TASK PROMPT:
Copy verbatim the material from its first line to the line that holds "y transparentes por diseño. Consulte nuestra", including that line.

DATASET RECORDS:

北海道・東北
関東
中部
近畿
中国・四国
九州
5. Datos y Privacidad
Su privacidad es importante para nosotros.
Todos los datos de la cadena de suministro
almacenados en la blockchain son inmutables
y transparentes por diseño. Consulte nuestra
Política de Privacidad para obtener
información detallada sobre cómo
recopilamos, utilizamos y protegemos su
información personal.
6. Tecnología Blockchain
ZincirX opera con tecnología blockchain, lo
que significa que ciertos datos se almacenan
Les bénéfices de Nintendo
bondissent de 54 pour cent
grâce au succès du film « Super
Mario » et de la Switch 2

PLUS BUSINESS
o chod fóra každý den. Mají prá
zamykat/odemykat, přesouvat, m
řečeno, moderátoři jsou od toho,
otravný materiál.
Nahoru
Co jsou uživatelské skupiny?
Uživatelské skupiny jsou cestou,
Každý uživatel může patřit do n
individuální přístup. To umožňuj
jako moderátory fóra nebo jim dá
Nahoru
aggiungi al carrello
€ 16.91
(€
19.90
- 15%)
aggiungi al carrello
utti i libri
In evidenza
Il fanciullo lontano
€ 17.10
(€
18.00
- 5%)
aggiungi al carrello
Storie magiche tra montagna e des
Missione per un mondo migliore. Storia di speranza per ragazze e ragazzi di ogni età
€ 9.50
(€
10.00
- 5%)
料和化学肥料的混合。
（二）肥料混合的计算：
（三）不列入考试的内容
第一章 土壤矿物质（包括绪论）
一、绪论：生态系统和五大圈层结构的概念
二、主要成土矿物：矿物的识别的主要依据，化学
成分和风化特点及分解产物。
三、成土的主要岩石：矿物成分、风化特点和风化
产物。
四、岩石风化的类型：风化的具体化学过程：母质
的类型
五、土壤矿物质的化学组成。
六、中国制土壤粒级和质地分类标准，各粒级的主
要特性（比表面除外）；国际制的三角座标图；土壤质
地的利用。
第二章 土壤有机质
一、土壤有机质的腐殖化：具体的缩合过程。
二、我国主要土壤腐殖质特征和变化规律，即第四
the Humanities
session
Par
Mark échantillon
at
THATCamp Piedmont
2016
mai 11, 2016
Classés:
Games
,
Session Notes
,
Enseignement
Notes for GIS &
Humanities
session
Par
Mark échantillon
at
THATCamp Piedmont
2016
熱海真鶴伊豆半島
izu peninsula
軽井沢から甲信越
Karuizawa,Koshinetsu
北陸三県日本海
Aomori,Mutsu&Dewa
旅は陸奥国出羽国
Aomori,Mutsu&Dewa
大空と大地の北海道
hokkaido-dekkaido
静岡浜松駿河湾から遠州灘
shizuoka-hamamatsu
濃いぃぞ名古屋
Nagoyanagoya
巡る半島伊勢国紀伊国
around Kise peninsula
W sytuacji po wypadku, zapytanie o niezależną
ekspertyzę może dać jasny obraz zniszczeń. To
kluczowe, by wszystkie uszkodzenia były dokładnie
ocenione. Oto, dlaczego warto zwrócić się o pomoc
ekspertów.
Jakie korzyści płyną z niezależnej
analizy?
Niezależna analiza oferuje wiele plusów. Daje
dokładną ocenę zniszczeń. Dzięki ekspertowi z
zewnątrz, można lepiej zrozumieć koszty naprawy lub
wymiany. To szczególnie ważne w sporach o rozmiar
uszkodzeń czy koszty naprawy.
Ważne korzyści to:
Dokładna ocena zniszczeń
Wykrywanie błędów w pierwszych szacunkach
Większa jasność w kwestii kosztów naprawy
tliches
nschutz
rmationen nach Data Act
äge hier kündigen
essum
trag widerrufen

RESPONSE TO THIS TASK:
北海道・東北
関東
中部
近畿
中国・四国
九州
5. Datos y Privacidad
Su privacidad es importante para nosotros.
Todos los datos de la cadena de suministro
almacenados en la blockchain son inmutables
y transparentes por diseño. Consulte nuestra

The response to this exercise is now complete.